If no definition of “threat” applies, and one just needs to communicate to another person that a substance or devise capable of serious bodily injury will be present in a particular place, then the statute criminalizes an excessive number of statements, making it unconstitutionally vague. For instance, under the Kerns’ articulation of the elements, a crime may be committed when someone tells their wife that they are going to the shooting range with the firearm that they own legally. No fear or threat of violence is required. Further, if a child said he was going to blow up the entire planet with an atomic bomb that he will position on the moon, then he would be committing a terrorist threat under M.G.L. c.269 §14, despite the fact that no reasonable person would ever perceive this threat as credible. It is inconceivable that the intent of the legislature is to label juveniles who make idle statements that do not cause fear or disruption terrorists under the terrorist threat statute, yet the statute provides no parameters for its applicability.
The Massachusetts legislature could not have intended for law enforcement to enforce the statute against anyone who states that they will bring a dangerous device to a location to a third party. There is no language in the statute or in Kerns to suggest that “threat” would not encompass statements made in jest. Because of this, it is impossible to determine how the statute is to be enforced.
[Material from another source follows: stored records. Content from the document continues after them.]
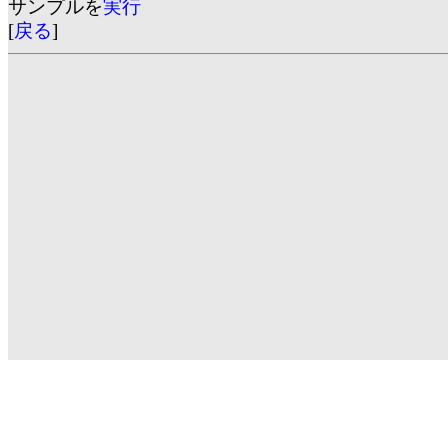
サンプルを
実行
[
戻る
]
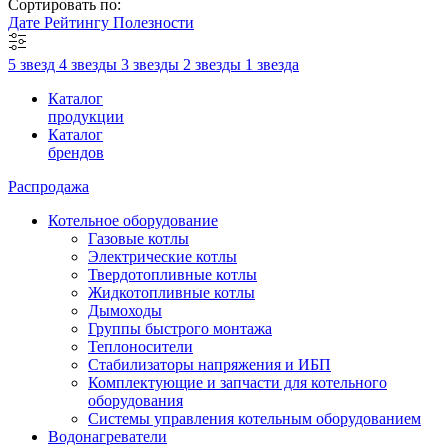
Сортировать по:
Дате
Рейтингу
Полезности
5 звезд
4 звезды
3 звезды
2 звезды
1 звезда
Каталог
продукции
Каталог
брендов
Распродажа
Котельное оборудование
Газовые котлы
Электрические котлы
Твердотопливные котлы
Жидкотопливные котлы
Дымоходы
Группы быстрого монтажа
Теплоносители
Стабилизаторы напряжения и ИБП
Комплектующие и запчасти для котельного
оборудования
Системы управления котельным оборудованием
Водонагреватели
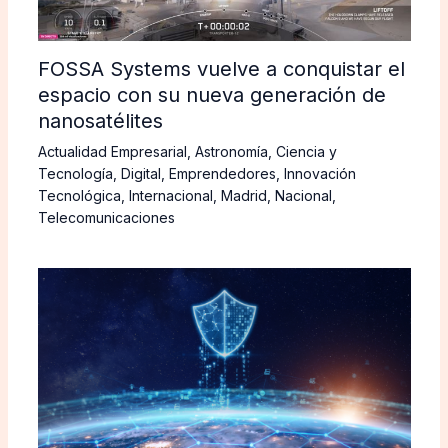
FOSSA Systems vuelve a conquistar el
espacio con su nueva generación de
nanosatélites
Actualidad Empresarial
,
Astronomía
,
Ciencia y
Tecnología
,
Digital
,
Emprendedores
,
Innovación
Tecnológica
,
Internacional
,
Madrid
,
Nacional
,
Telecomunicaciones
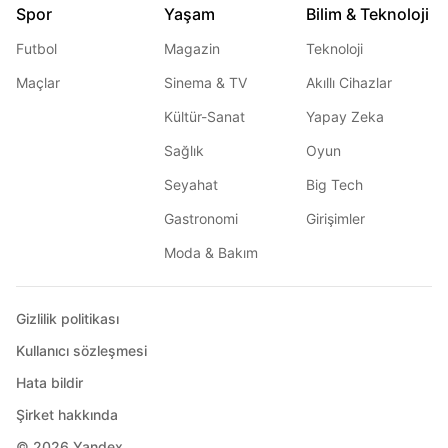
Spor
Yaşam
Bilim & Teknoloji
Futbol
Magazin
Teknoloji
Maçlar
Sinema & TV
Akıllı Cihazlar
Kültür-Sanat
Yapay Zeka
Sağlık
Oyun
Seyahat
Big Tech
Gastronomi
Girişimler
Moda & Bakım
Gizlilik politikası
Kullanıcı sözleşmesi
Hata bildir
Şirket hakkında
© 2026
Yandex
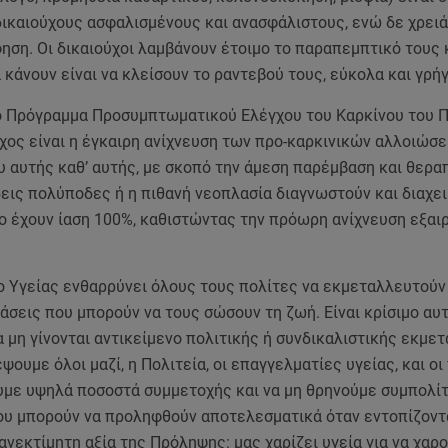
δικαιούχους ασφαλισμένους και ανασφάλιστους, ενώ δε χρειά
ση. Οι δικαιούχοι λαμβάνουν έτοιμο το παραπεμπτικό τους 
 κάνουν είναι να κλείσουν το ραντεβού τους, εύκολα και γρή
ό Πρόγραμμα Προσυμπτωματικού Ελέγχου του Καρκίνου του 
χος είναι η έγκαιρη ανίχνευση των προ-καρκινικών αλλοιώσ
υ αυτής καθ’ αυτής, με σκοπό την άμεση παρέμβαση και θεραπ
ις πολύποδες ή η πιθανή νεοπλασία διαγνωστούν και διαχει
ο έχουν ίαση 100%, καθιστώντας την πρόωρη ανίχνευση εξαι
ο Υγείας ενθαρρύνει όλους τους πολίτες να εκμεταλλευτούν
σεις που μπορούν να τους σώσουν τη ζωή. Είναι κρίσιμο αυτ
 μη γίνονται αντικείμενο πολιτικής ή συνδικαλιστικής εκμε
ψουμε όλοι μαζί, η Πολιτεία, οι επαγγελματίες υγείας, και οι
υμε υψηλά ποσοστά συμμετοχής και να μη θρηνούμε συμπολί
ου μπορούν να προληφθούν αποτελεσματικά όταν εντοπίζοντα
 ανεκτίμητη αξία της Πρόληψης: μας χαρίζει υγεία για να χαρ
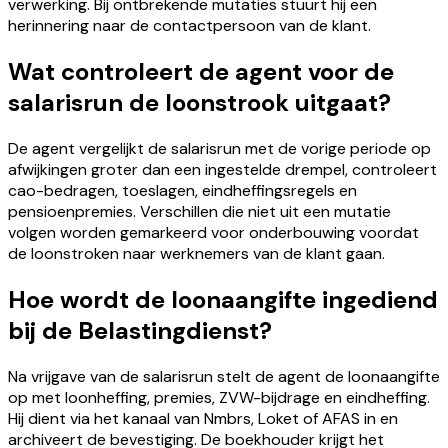
verwerking. Bij ontbrekende mutaties stuurt hij een
herinnering naar de contactpersoon van de klant.
Wat controleert de agent voor de
salarisrun de loonstrook uitgaat?
De agent vergelijkt de salarisrun met de vorige periode op
afwijkingen groter dan een ingestelde drempel, controleert
cao-bedragen, toeslagen, eindheffingsregels en
pensioenpremies. Verschillen die niet uit een mutatie
volgen worden gemarkeerd voor onderbouwing voordat
de loonstroken naar werknemers van de klant gaan.
Hoe wordt de loonaangifte ingediend
bij de Belastingdienst?
Na vrijgave van de salarisrun stelt de agent de loonaangifte
op met loonheffing, premies, ZVW-bijdrage en eindheffing.
Hij dient via het kanaal van Nmbrs, Loket of AFAS in en
archiveert de bevestiging. De boekhouder krijgt het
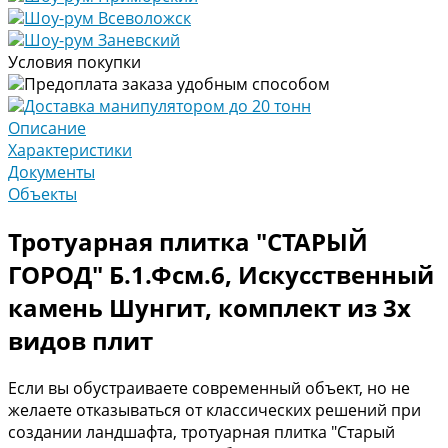
Шоу-рум Всеволожск
Шоу-рум Заневский
Условия покупки
Предоплата заказа удобным способом
Доставка манипулятором до 20 тонн
Описание
Характеристики
Документы
Объекты
Тротуарная плитка "СТАРЫЙ
ГОРОД" Б.1.Фсм.6, Искусственный
камень Шунгит, комплект из 3х
видов плит
Если вы обустраиваете современный объект, но не
желаете отказываться от классических решений при
создании ландшафта, тротуарная плитка "Старый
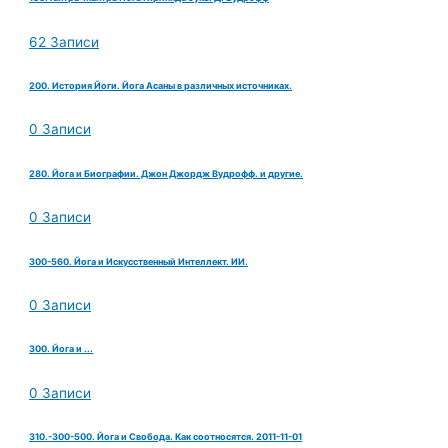
62 Записи
200. История Йоги. Йога Асаны в различных источниках.
0 Записи
280. Йога и Биографии. Джон Джордж Вудрофф. и другие.
0 Записи
300-560. Йога и Искусственный Интеллект. ИИ.
0 Записи
300. Йога и ...
0 Записи
310.-300-500. Йога и Свобода. Как соотносятся. 2011-11-01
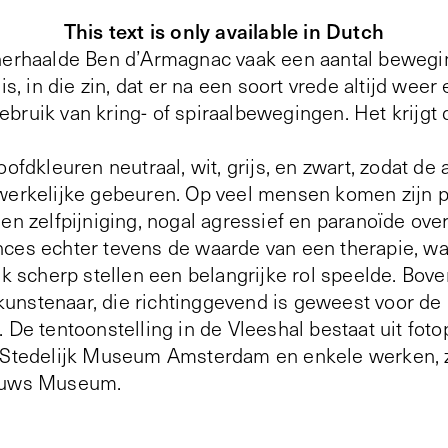
This text is only available in Dutch
herhaalde Ben d’Armagnac vaak een aantal beweging
is, in die zin, dat er na een soort vrede altijd weer 
bruik van kring- of spiraalbewegingen. Het krijgt
oofdkleuren neutraal, wit, grijs, en zwart, zodat de
dwerkelijke gebeuren. Op veel mensen komen zijn 
en zelfpijniging, nogal agressief en paranoïde ove
nces echter tevens de waarde van een therapie, w
jk scherp stellen een belangrijke rol speelde. Bove
nstenaar, die richtinggevend is geweest voor de 
 De tentoonstelling in de Vleeshal bestaat uit fot
t Stedelijk Museum Amsterdam en enkele werken, z
eeuws Museum.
Clearly the statute authorizes arbitrary enforcement and fails to put citizens on notice as to what conduct is proscribed.
In today’s climate of fear, juveniles are consistently being treated like criminals for uttering statements that no reasonable person should hold as threatening. In order to protect First Amendment and Due Process rights, legislators must revise the statute to include more specific language. In addition, the criminal justice system must not become a place where children are educated on politically correct speech—such lessons do not belong there.
The statute should be rewritten to better define “threat” and to include additional elements, such as the element of fear and intent to cause fear. Above all else, however, prosecutors should not let political atmospheres dictate how certain issues are handled.